Document extract:
☆ ☆ ☆ ☆
To perform successive evaluation, we need to have access to the user's history in chronological order. Let's create a dictionary with users as keys

In [None]:
test_dict = {}
for user, item, rating, timestamp in test.values:
    ...

In [None]:
test_dict

In [None]:
def downvote_seen_items_sequence(scores, seen_sequence):
    assert isinstance(scores, np.ndarray), 'Scores must be a dense numpy array!'
    assert scores.shape[0] == len(seen_sequence), 'Scores size is different from sequence length!'
    
    for i in range(len(seen_sequence)):
        scores[i, seen_sequence[:i + 1]] = scores.min() - 1

In [None]:
def successive_evaluation(test_dict, model, topn=10):
    cum_hits = 0
    cum_reciprocal_ranks = 0.
    cum_discounts = 0.
    unique_recommendations = set()
    total_count = 0
    
    for user in tqdm(test_dict):
        seen_seq = ...
        test_seq = ...
        num_predictions = len(test_seq)
        if not num_predictions: # if no test items left - skip user
            continue
        scores = model.recommend_sequential(test_seq, seen_seq, user)
        downvote_seen_items_sequence(scores, test_dict[user][:-1])
        predicted_items = topn_recommendations(scores, topn=topn)
        
        hit_steps, hit_index = np.where(predicted_items == np.atleast_2d(test_seq).T)
        unique_recommendations.update(predicted_items.ravel())

        num_hits = hit_index.size
        if num_hits:
            cum_hits += num_hits
            cum_reciprocal_ranks += np.sum(1. / (hit_index+1))
            cum_discounts += np.sum(1. / np.log2(hit_index+2))

        total_count += num_predictions

    hr = cum_hits / total_count
    mrr = cum_reciprocal_ranks / total_count
    dcg = cum_discounts / total_count
    cov = len(unique_recommendations) / scores.shape[1]
    results = pd.DataFrame(
        data = {f'{model.__class__.__name__}': [hr, mrr, dcg, cov]},
        index = [f'{metric}@{topn}' for metric in ['HR', 'MRR', 'NDCG', 'COV']]
    )
☆ ☆ ☆ ☆
Data to examine:
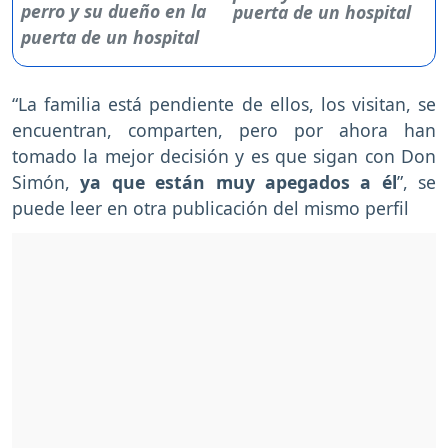
puerta de un hospital
“La familia está pendiente de ellos, los visitan, se
encuentran, comparten, pero por ahora han
tomado la mejor decisión y es que sigan con Don
Simón,
ya que están muy apegados a él
”, se
puede leer en otra publicación del mismo perfil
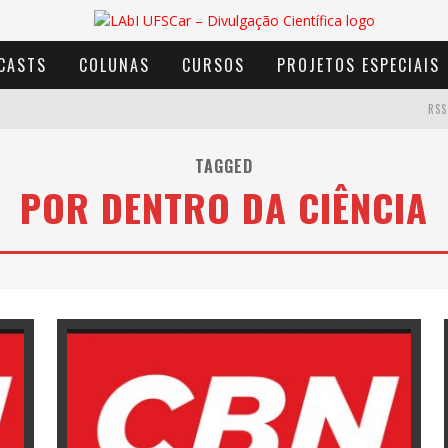
CASTS
COLUNAS
CURSOS
PROJETOS ESPECIAIS
RSS
TAGGED
POR DENTRO DA CIÊNCIA
AVENTURA COM OS MOINHOS DE VENTO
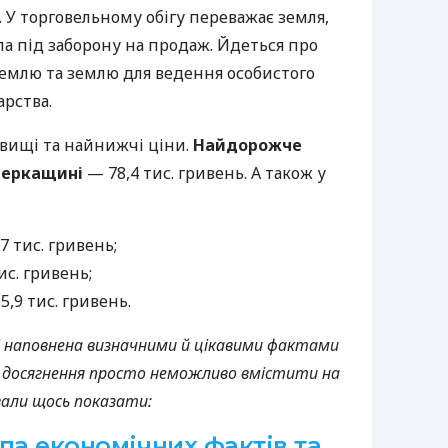
а. У торговельному обігу переважає земля,
а під заборону на продаж. Йдеться про
землю та землю для ведення особистого
арства.
йвищі та найнижчі ціни.
Найдорожче
Черкащині
— 78,4 тис. гривень. А також у
7 тис. гривень;
ис. гривень;
,9 тис. гривень.
 і наповнена визначними й цікавими фактами
ві досягнення просто неможливо вмістити на
ували щось показати:
па економічних фактів та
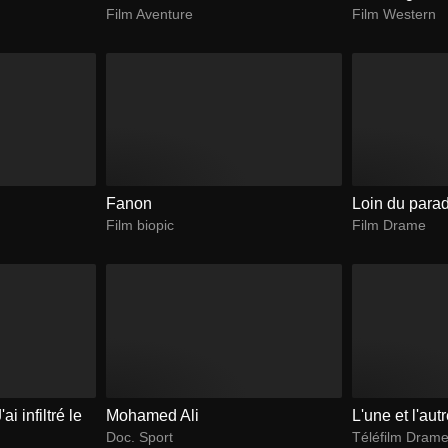
Film Aventure
Film Western
Fanon
Loin du parad
Film biopic
Film Drame
i infiltré le
Mohamed Ali
L'une et l'aut
Doc. Sport
Téléfilm Dram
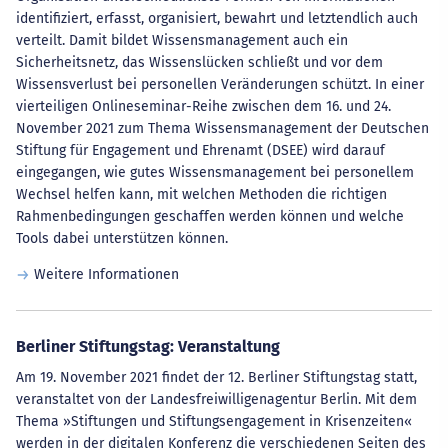
identifiziert, erfasst, organisiert, bewahrt und letztendlich auch
verteilt. Damit bildet Wissensmanagement auch ein
Sicherheitsnetz, das Wissenslücken schließt und vor dem
Wissensverlust bei personellen Veränderungen schützt. In einer
vierteiligen Onlineseminar-Reihe zwischen dem 16. und 24.
November 2021 zum Thema Wissensmanagement der Deutschen
Stiftung für Engagement und Ehrenamt (DSEE) wird darauf
eingegangen, wie gutes Wissensmanagement bei personellem
Wechsel helfen kann, mit welchen Methoden die richtigen
Rahmenbedingungen geschaffen werden können und welche
Tools dabei unterstützen können.
Weitere Informationen
Berliner Stiftungstag: Veranstaltung
Am 19. November 2021 findet der 12. Berliner Stiftungstag statt,
veranstaltet von der Landesfreiwilligenagentur Berlin. Mit dem
Thema »Stiftungen und Stiftungsengagement in Krisenzeiten«
werden in der digitalen Konferenz die verschiedenen Seiten des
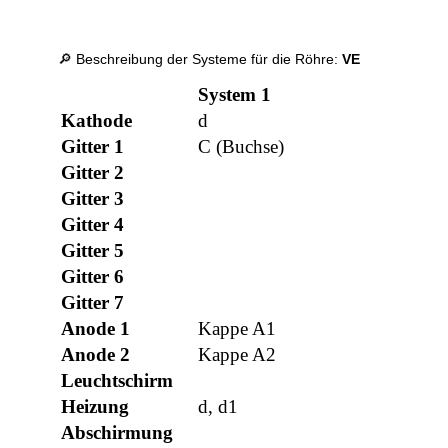
🔎 Beschreibung der Systeme für die Röhre:
VE
System 1
Kathode
d
Gitter 1
C (Buchse)
Gitter 2
Gitter 3
Gitter 4
Gitter 5
Gitter 6
Gitter 7
Anode 1
Kappe A1
Anode 2
Kappe A2
Leuchtschirm
Heizung
d, d1
Abschirmung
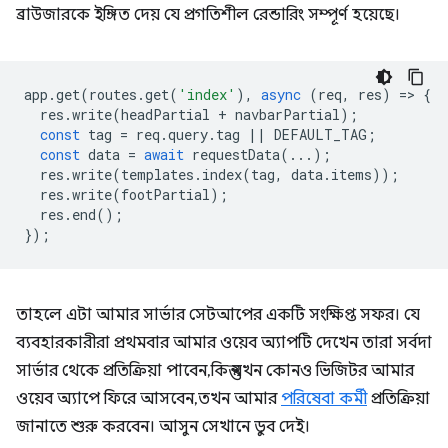
ব্রাউজারকে ইঙ্গিত দেয় যে প্রগতিশীল রেন্ডারিং সম্পূর্ণ হয়েছে।
app
.
get
(
routes
.
get
(
'index'
),
async
(
req
,
res
)
=
>
{
res
.
write
(
headPartial
+
navbarPartial
);
const
tag
=
req
.
query
.
tag
||
DEFAULT_TAG
;
const
data
=
await
requestData
(...);
res
.
write
(
templates
.
index
(
tag
,
data
.
items
));
res
.
write
(
footPartial
);
res
.
end
();
});
তাহলে এটা আমার সার্ভার সেটআপের একটি সংক্ষিপ্ত সফর। যে
ব্যবহারকারীরা প্রথমবার আমার ওয়েব অ্যাপটি দেখেন তারা সর্বদা
সার্ভার থেকে প্রতিক্রিয়া পাবেন, কিন্তু যখন কোনও ভিজিটর আমার
ওয়েব অ্যাপে ফিরে আসবেন, তখন আমার
পরিষেবা কর্মী
প্রতিক্রিয়া
জানাতে শুরু করবেন। আসুন সেখানে ডুব দেই।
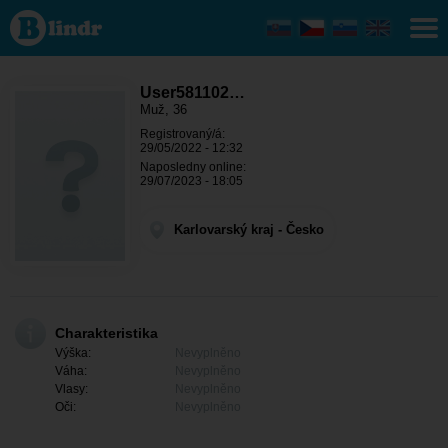
User581102191
- On hledá
někoho
Karlovarský
kraj - Karlovy
Vary
User581102…
Muž, 36
Registrovaný/á:
29/05/2022 - 12:32
Naposledny online:
29/07/2023 - 18:05
Karlovarský kraj - Česko
Charakteristika
Výška:
Nevyplněno
Váha:
Nevyplněno
Vlasy:
Nevyplněno
Oči:
Nevyplněno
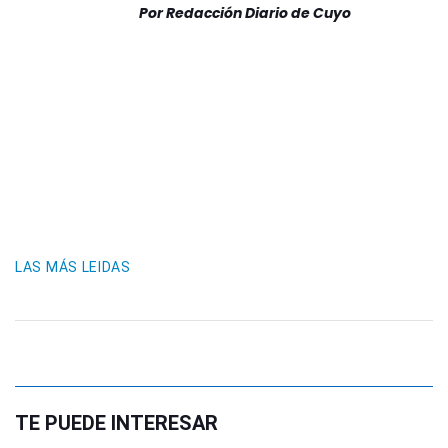
Por
Redacción Diario de Cuyo
LAS MÁS LEIDAS
TE PUEDE INTERESAR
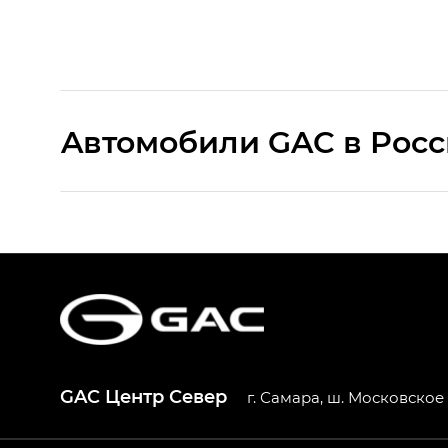
Aвтомобили GAC в Рос
S9 — Эс 9 (S9) в комплектации Эс Икс 
S7 — Эс 7 (S7) в комплектациях Эс Икс П
HYPTEC HT — Хайптек Эйч Ти (HYPTEC H
AION V — Айон Ви в комплектациях Экс 
GAC Центр Север
г. Самара, ш. Московское 2
GS8 — Джи Эс 8 (GS8) в комплектациях 
GL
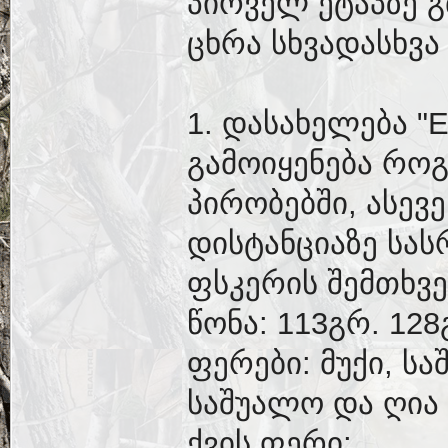
პირველ ეტაპზე გ
ცხრა სხვადასხვა
1. დასახელება "El
გამოიყენება რო
პირობებში, ასევე
დისტანციაზე სას
ფსკერის შემთხვე
წონა: 113გრ. 128
ფერები: მუქი, სა
საშუალო და ღია 
ქვის ფერი;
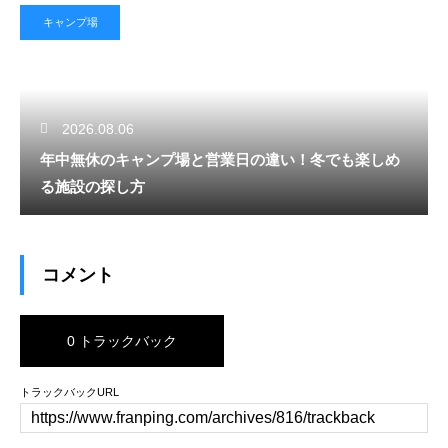
キャンプ場
2026.08.06
年中無休のキャンプ場と営業日の違い！冬でも楽しめ
る施設の探し方
コメント
0 トラックバック
トラックバックURL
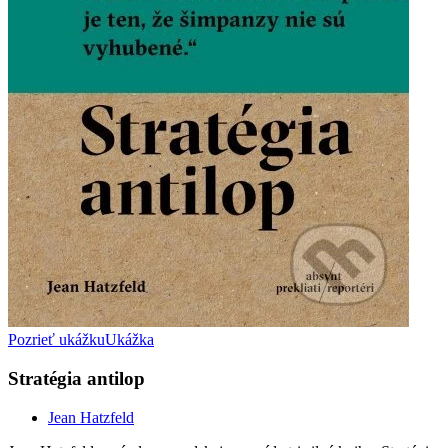
Pozrieť ukážku
Ukážka
Stratégia antilop
Jean Hatzfeld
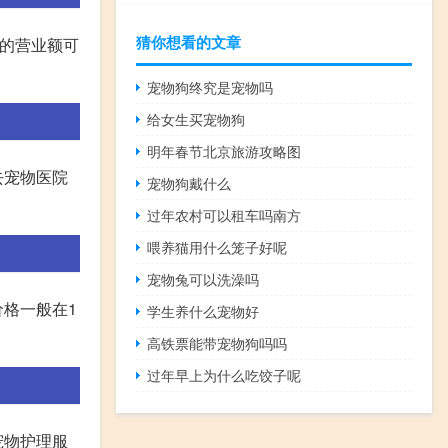
猜你想看的文章
天的营业额可
宠物狗终究是宠物吗
给女生买宠物狗
明年春节北京旅游攻略图
去宠物医院
宠物狗戴什么
过年农村可以租车吗南方
喂养猫用什么笼子好呢
宠物兔可以洗澡吗
格一般在1
学生养什么宠物好
高铁票能带宠物狗吗吗
过年早上为什么吃饺子呢
宠物护理服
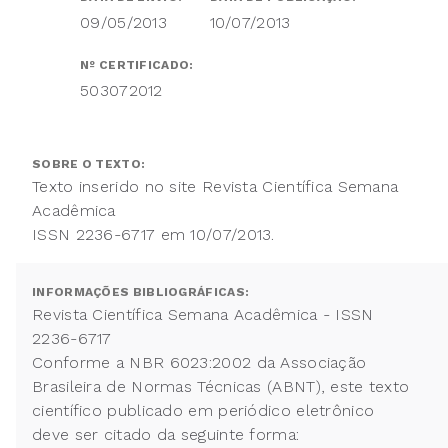
09/05/2013
10/07/2013
Nº CERTIFICADO:
503072012
SOBRE O TEXTO:
Texto inserido no site Revista Científica Semana
Acadêmica
ISSN 2236-6717 em 10/07/2013.
INFORMAÇÕES BIBLIOGRÁFICAS:
Revista Científica Semana Acadêmica - ISSN
2236-6717
Conforme a NBR 6023:2002 da Associação
Brasileira de Normas Técnicas (ABNT), este texto
científico publicado em periódico eletrônico
deve ser citado da seguinte forma:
☆ ☆ ☆ ☆
Study questions:
• A. Rewrite everything in the entries, from the first one down to the line containing "Abschirmung", replacing "Gitter" with "Grid" and changing nothing else. Leave out the pictures.
• B. Continue the successive-evaluation notebook code from the point where it ends.

Results for each task:
• A.
puerta de un hospital
“La familia está pendiente de ellos, los visitan, se
encuentran, comparten, pero por ahora han
tomado la mejor decisión y es que sigan con Don
Simón,
ya que están muy apegados a él
”, se
puede leer en otra publicación del mismo perfil
CASTS
COLUNAS
CURSOS
PROJETOS ESPECIAIS
RSS
TAGGED
POR DENTRO DA CIÊNCIA
AVENTURA COM OS MOINHOS DE VENTO
а. У торговельному обігу переважає земля,
а під заборону на продаж. Йдеться про
землю та землю для ведення особистого
арства.
йвищі та найнижчі ціни.
Найдорожче
Черкащині
— 78,4 тис. гривень. А також у
7 тис. гривень;
ис. гривень;
,9 тис. гривень.
 і наповнена визначними й цікавими фактами
ві досягнення просто неможливо вмістити на
ували щось показати:
па економічних фактів та
Film Aventure
Film Western
Fanon
Loin du parad
Film biopic
Film Drame
i infiltré le
Mohamed Ali
L'une et l'aut
Doc. Sport
Téléfilm Dram
identifiziert, erfasst, organisiert, bewahrt und letztendlich auch
verteilt. Damit bildet Wissensmanagement auch ein
Sicherheitsnetz, das Wissenslücken schließt und vor dem
Wissensverlust bei personellen Veränderungen schützt. In einer
vierteiligen Onlineseminar-Reihe zwischen dem 16. und 24.
November 2021 zum Thema Wissensmanagement der Deutschen
Stiftung für Engagement und Ehrenamt (DSEE) wird darauf
eingegangen, wie gutes Wissensmanagement bei personellem
Wechsel helfen kann, mit welchen Methoden die richtigen
Rahmenbedingungen geschaffen werden können und welche
Tools dabei unterstützen können.
Weitere Informationen
Berliner Stiftungstag: Veranstaltung
Am 19. November 2021 findet der 12. Berliner Stiftungstag statt,
veranstaltet von der Landesfreiwilligenagentur Berlin. Mit dem
Thema »Stiftungen und Stiftungsengagement in Krisenzeiten«
werden in der digitalen Konferenz die verschiedenen Seiten des
🔎 Beschreibung der Systeme für die Röhre:
VE
System 1
Kathode
d
Grid 1
C (Buchse)
Grid 2
Grid 3
Grid 4
Grid 5
Grid 6
Grid 7
Anode 1
Kappe A1
Anode 2
Kappe A2
Leuchtschirm
Heizung
d, d1
Abschirmung

• B.
    return results
        
        

# Baselines

To compare the performance of our Association and Sequential Rule methods we should also build some baselines - random and popular-based. This also serves as sanity check for our models.

In [None]:
class Random:
    def __init__(self, model_config=None) -> None:
        # for reproducibility, not a hyperparameter
        self.seed = model_config['seed']
        self.rng = np.random.default_rng(seed=model_config['seed'])
    
    def build(self, data, data_description):
        self.n_items = data_description['n_items']
        
    def recommend(self, data, data_description):
        n_users = data.nunique()[data_description['users']]
        n_items = data_description['n_items']
        return self.rng.random((n_users, n_items))
    
    def recommend_sequential(self, target_seq, seen_seq, user):
        return self.rng.random((len(target_seq), self.n_items))

In [None]:
class Popular:
    def __init__(self, model_config=None) -> None:
        pass
    
    def build(self, data, data_description):
        item_popularity = data[data_description['items']].value_counts()
        n_items = item_popularity.index.max() + 1
        popularity_scores = np.zeros(n_items,)
        popularity_scores[item_popularity.index] = item_popularity.values
        self.popularity_scores = popularity_scores
        
    def recommend(self, data, data_description):
        n_users = data.nunique()[data_description['users']]
        return np.tile(self.popularity_scores, (n_users, 1))
    
    def recommend_sequential(self, target_seq, seen_seq, user):
        return np.tile(self.popularity_scores, (len(target_seq), 1))

# Simple Association Rules (AR)

$$
\text{score}_{AR}(u, i) = \text{PairCount}_{AR}(i_{|I_u|}, i)
$$

$$
\text{PairCount}_{AR}(i, j) = |U_i\cap U_j|
$$

$I_u$ - interaction history of user $u$, $U_i$ - set of users who interacted with item $i$, $i_{|I_u|}$ - last item of user $u$

In [None]:
class AR:
    def __init__(self, model_config=None) -> None:
        pass
    
    def build(self, data, data_description):
        '''
        Builds association rules matrix.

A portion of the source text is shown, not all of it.